Тимирязев рисовал в воображении такую картину: на чердачок «Эколь нормаль» — одной из крупнейших высших политехнических школ Франции — проникает один из таких «негодующих моралистов» и, застав там бледного человека, окруженного бесчисленными колбочками, разражается красноречивым обличением.
«Стыдитесь, — говорит он ученому, — стыдитесь! Кругом вас нищета и голод, а вы возитесь с какой-то болтушкой из сахара и мела! Кругом вас люди бедствуют от ужасных жизненных условий и болезней, а вас заботит мысль — откуда взялась эта серая грязь на дне вашей колбы! Смерть рыщет кругом вас, уносит отца — опору семьи, вырывает ребенка из объятий матери, а вы ломаете себе голову над вопросом: живы или мертвы какие-то точки под вашим микроскопом! Стыдитесь; разбейте скорее ваши колбы, бегите из лаборатории, разделите труд с трудящимися, окажите помощь болящим, принесите слова утешения там, где бессильно искусство врача!»
Тимирязев иронизировал: конечно, на долю негодующего моралиста выпала бы отличная роль, а ученому пришлось бы что-нибудь невнятно пробормотать в защиту своей праздной эгоистической забавы.
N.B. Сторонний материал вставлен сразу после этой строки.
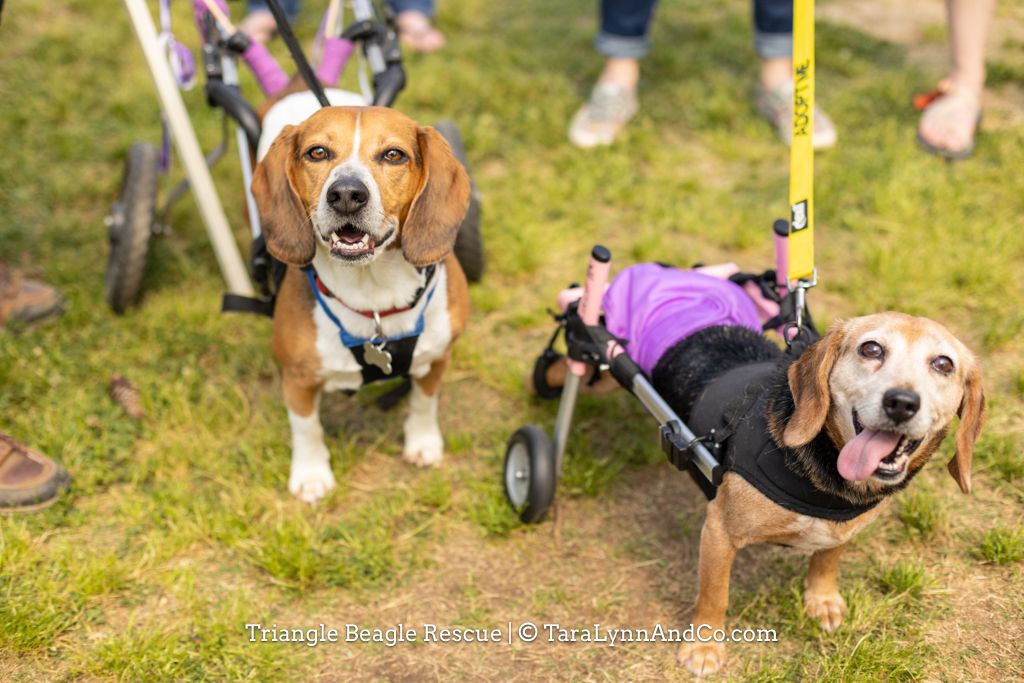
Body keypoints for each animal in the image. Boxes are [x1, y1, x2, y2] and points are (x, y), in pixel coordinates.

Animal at [253, 105, 468, 501]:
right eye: (318, 152)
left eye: (393, 155)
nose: (346, 194)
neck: (375, 297)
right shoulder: (297, 377)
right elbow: (306, 427)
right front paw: (311, 474)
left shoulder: (437, 357)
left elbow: (424, 402)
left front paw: (423, 442)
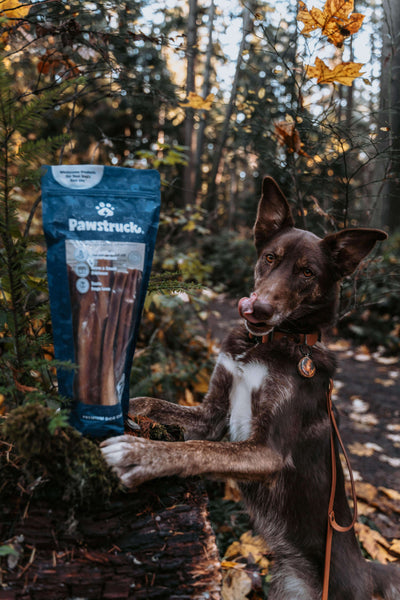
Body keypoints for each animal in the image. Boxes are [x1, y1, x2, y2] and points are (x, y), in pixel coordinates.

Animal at [101, 178, 398, 600]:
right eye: (270, 258)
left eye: (308, 272)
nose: (257, 310)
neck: (265, 345)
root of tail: (369, 573)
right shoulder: (210, 413)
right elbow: (153, 404)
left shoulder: (267, 451)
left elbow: (199, 450)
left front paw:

— Но как изменились бы эти роли, — продолжал Тимирязев, — если бы наши воображаемые два лица встретились снова после того, как в жизненную практику вошли открытия Пастера. Тогда ученый сказал бы моралисту приблизительно следующее: «Вы были правы. Я не разделил труда с трудящимися. Но вот толпы тружеников, которым я вернул их заработок; я не подавал помощи больным, но вот целые поселения, которые я оградил от болезни. Я не приходил со словами утешения к неутешным, но вот тысячи отцов и матерей, которым я вернул их детей, уже обреченных на неминуемую смерть». А в заключение ученый наш прибавил бы со снисходительной улыбкой: «И все это было там, в той колбе с сахаром и мелом, в той серой грязи на дне этой колбы, в тех точках, что двигались под микроскопом». Я полагаю, что на этот раз пристыженным оказался бы благородно негодовавший, но близорукий моралист…
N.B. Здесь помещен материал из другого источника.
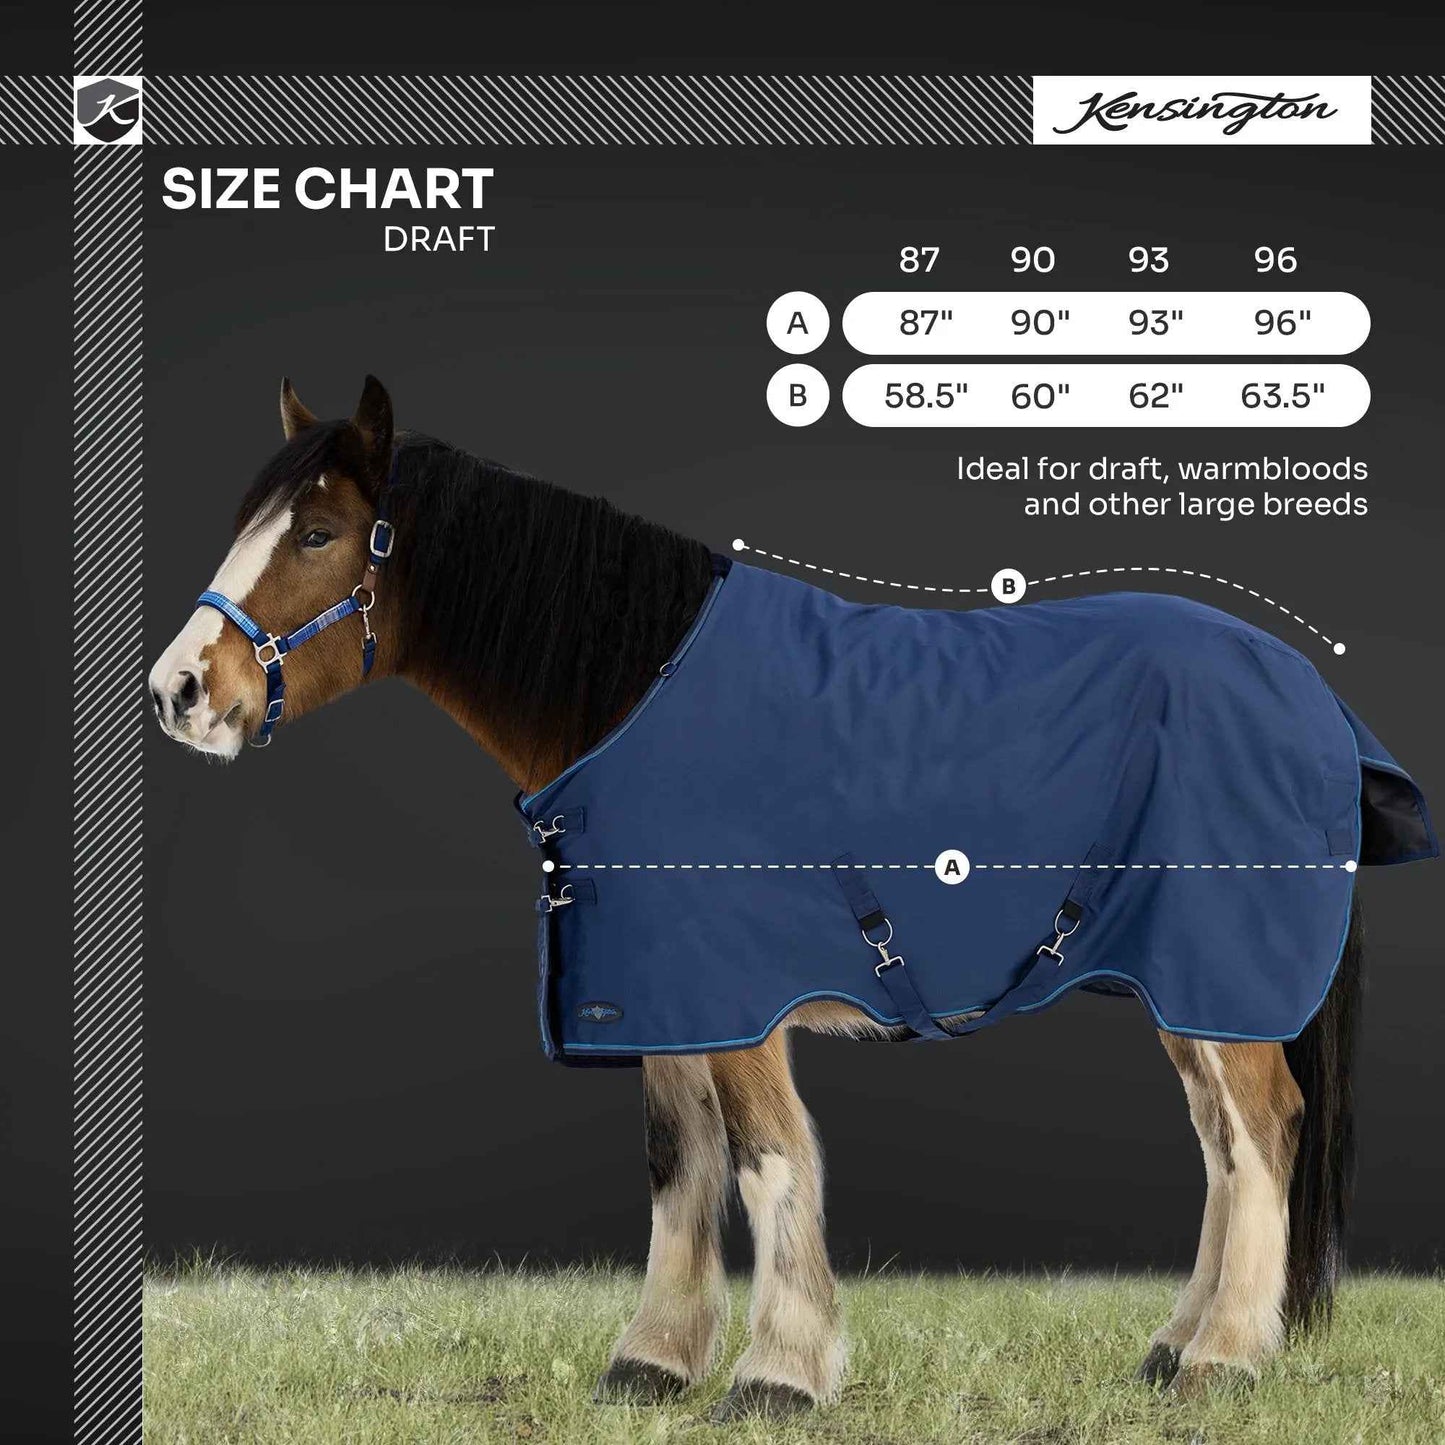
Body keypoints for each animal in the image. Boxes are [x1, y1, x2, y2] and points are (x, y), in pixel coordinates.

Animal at [149, 375, 1400, 1421]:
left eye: (317, 533)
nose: (178, 690)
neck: (637, 695)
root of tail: (1312, 699)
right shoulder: (659, 985)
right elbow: (678, 1157)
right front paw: (651, 1358)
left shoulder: (739, 990)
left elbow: (767, 1156)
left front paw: (778, 1371)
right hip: (1179, 978)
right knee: (1220, 1140)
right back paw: (1173, 1341)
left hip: (1214, 971)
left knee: (1261, 1127)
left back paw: (1224, 1356)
В своей знаменитой речи, посвященной памяти Луи Пастера, Тимирязев развил эти мысли с наибольшей полнотой. Он ярко формулировал и те идеи, которые, как мы увидим дальше, определили его мудрый дружеский и, главное, своевременный совет ученику.
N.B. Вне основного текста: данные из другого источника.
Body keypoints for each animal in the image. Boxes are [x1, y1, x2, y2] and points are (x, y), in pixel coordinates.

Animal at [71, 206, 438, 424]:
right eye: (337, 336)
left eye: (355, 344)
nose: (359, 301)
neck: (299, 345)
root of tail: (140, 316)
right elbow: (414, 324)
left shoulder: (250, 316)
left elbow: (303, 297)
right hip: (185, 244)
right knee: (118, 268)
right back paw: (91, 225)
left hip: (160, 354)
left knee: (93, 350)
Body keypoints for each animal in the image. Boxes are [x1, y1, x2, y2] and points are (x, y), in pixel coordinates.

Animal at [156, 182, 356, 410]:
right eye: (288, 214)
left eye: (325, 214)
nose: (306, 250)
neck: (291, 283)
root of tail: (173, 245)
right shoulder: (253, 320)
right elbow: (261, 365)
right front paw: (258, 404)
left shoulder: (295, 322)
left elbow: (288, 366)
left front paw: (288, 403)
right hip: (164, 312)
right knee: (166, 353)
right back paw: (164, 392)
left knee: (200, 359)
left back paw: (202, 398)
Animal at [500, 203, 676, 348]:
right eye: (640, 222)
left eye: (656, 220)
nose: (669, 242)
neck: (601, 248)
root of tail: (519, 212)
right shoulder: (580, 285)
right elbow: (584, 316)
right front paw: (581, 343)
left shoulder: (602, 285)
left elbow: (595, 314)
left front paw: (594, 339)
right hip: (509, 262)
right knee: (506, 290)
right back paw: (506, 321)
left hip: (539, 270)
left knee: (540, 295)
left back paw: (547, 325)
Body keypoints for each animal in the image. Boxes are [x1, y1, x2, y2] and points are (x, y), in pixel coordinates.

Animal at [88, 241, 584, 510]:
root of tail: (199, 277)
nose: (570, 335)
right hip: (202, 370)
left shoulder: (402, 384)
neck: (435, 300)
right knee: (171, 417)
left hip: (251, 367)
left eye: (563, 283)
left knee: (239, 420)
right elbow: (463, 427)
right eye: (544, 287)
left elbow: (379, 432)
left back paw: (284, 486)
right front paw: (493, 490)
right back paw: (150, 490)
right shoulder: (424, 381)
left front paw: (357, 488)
— Да, вопрос не в том, должны ли ученые и наука служить своему обществу и человечеству, — говорил Тимирязев, и мы узнаем в этих словах автора проникновенной, исполненной революционных идей книги «Наука и демократия». — Такого вопроса и быть не может. Вопрос в том, какой путь короче и вернее ведет к этой цели. Идти ли ученому по указке практических житейских мудрецов и близоруких моралистов или идти, не возмущаясь их указаниями и возгласами, по единственно возможному пути, определенному внутренней логикой фактов, управляющей развитием науки; ходить ли упорно, но беспомощно вокруг да около сложного, еще не поддающегося анализу науки, хотя практически важного, явления, или сосредоточить свои силы на явлении, стоящем на очереди, хотя с виду далеком от запросов жизни, но с разъяснением которого получается ключ к целым рядам практических загадок? Никто не станет спорить, что и наука имеет свои бирюльки, свои порою пустые забавы, на которых досужие люди упражняют свою виртуозность; мало того, как всякая сила, она имеет и увивающихся вокруг нее льстецов и присосавшихся к ней паразитов. Конечно, но разобраться в этом не житейским мудрецам, не близоруким моралистам, и, во всяком случае, критериумом истинной науки является не та внешность узкой ближайшей пользы, которой именно успешнее всего прикрываются адепты псевдонауки, без труда добивающиеся для своих пародий признания их практической важности и даже государственной полезности.